An interesting undue influence case is reported in the Telegraph this week. Three sisters have successfully challenged their late mother's will which left everything to her already wealthy son.
Ho Chin died in 2015 leaving a fortune of around £3 million including business and property investments. The sisters decided to challenge the will upon the basis that Mrs Chin had changed her will under 'undue influence of her husband (George) and/or her son (Winston)' and had done so 'for the sake of a quiet life'.
The court heard that Mrs Chin's inheritance was 'a constant source of friction' in the household and the subject of bitter arguments.
In 2009 Mrs Chin made a will leaving her share of the family's Southchurch Road business split between all six children, and in an letter of wishes written at the same time stated 'I am very happy that my only son, Winston, is the main beneficiary of the Chin estate. I a want to bless my five daughters with my share in the property'.
Mrs Chin had a stroke shortly afterwards and a new will was executed in 2011, disinheriting her daughters while she was 'vulnerable and dependant on her husband and son'. George and Winston denied putting Mrs Chin under any pressure.
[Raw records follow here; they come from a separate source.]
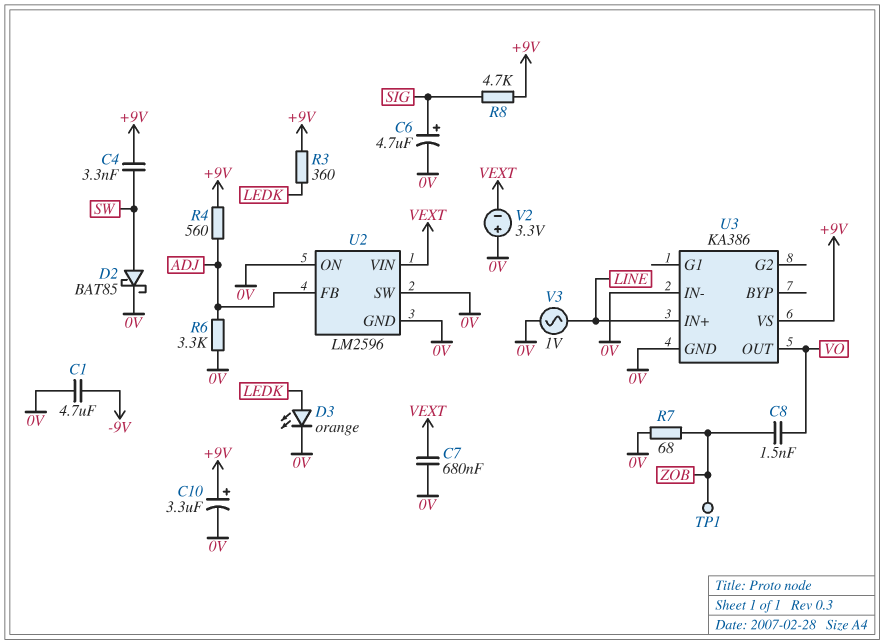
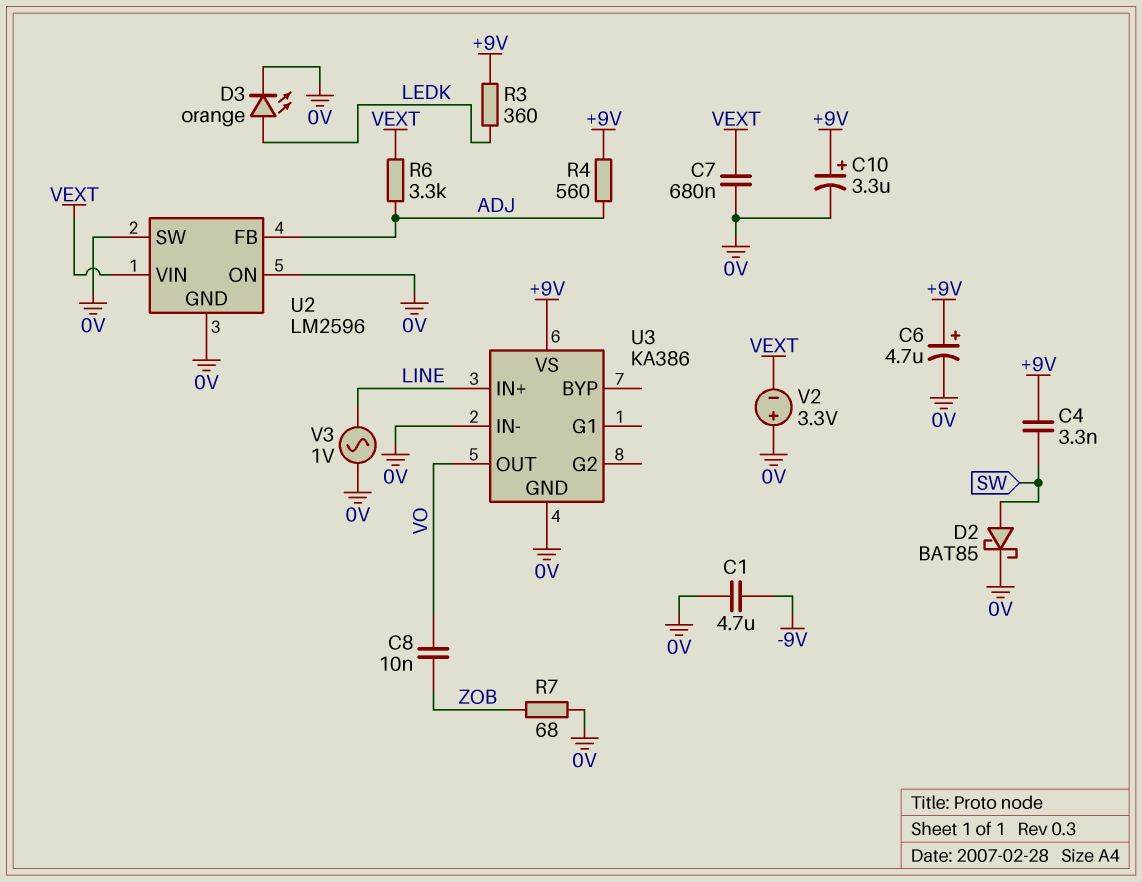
C6: 4.7uF (plus SIG, minus 0V) -> 4.7uF (plus +9V, minus 0V)
C8: 1.5nF (VO, ZOB) -> 10nF (VO, ZOB)
R6: 3.3k (0V, ADJ) -> 3.3k (ADJ, VEXT)
R8: 4.7k (+9V, SIG) -> none
TP1: test point (ZOB) -> none

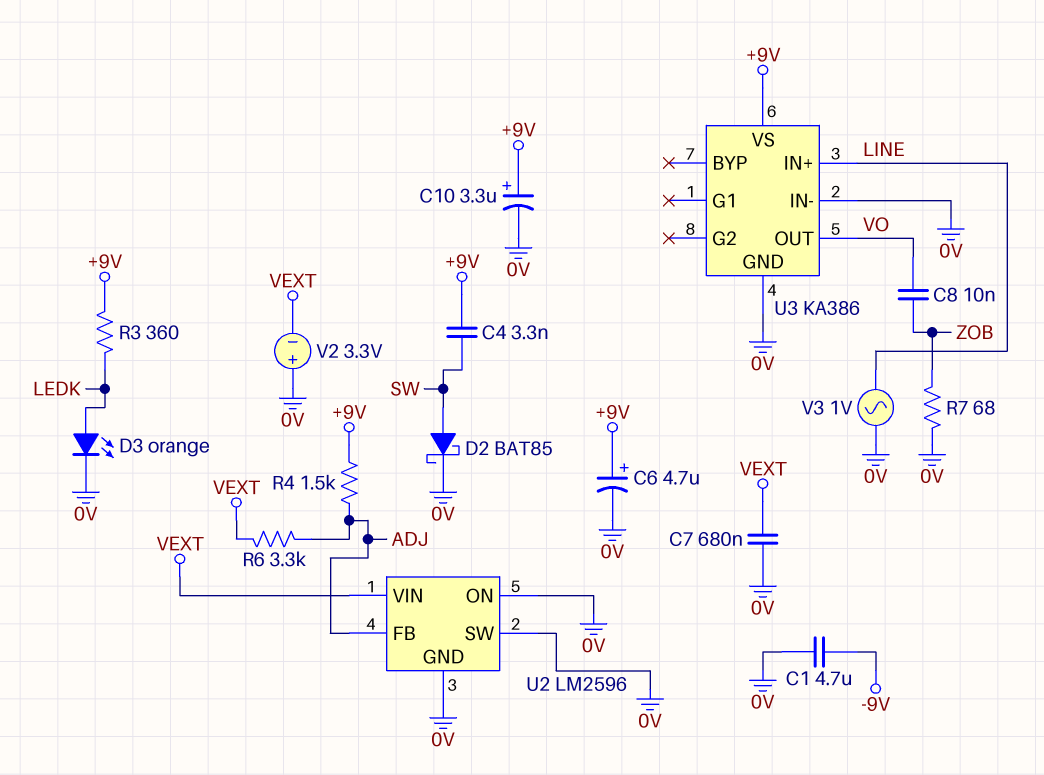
R4: 560 (+9V, ADJ) -> 1.5k (+9V, ADJ)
The three sisters, Ivy, Rose and Ruby claimed that their mother did not understand the contents of her final will and executed it under the influence of George and Winston.
Judge Milwyn Jarman QC said 'it is clear in my judgment that from a time after his wife's stroke (George) began to put pressure on his wife to leave her share of Southchurch Road to the male line, and that Winston was aware of his parent's argument on the issue.' Furthermore 'it is likely that her desire to avoid family squabbles and enjoy a peaceful life played a large part in her succumbing to those wishes rather than to continue to choose her own'.
The judge overturned the 2011 will and later transfer of the property to Winston's side of the family, meaning that the 2009 will stands and Mrs Chin's share in the business premises will be split between the six siblings.
The judge agreed that Mrs Chin's traditionalist husband forced her to change her will. One of the other sisters supported her brother and another sister did not make a statement, the family was divided and, thus, the Judge commented that Mrs Chin's wish to avoid family squabbles 'has not come to pass'.
A very sad set of facts and a family torn apart in circumstances where the estate was large enough to provide something for everybody which, the judge found, was what Mrs Chin had always wanted.
"This family is divided in two, nearly everyone has chosen a side," Ivy's barrister Aidan Briggs told the court.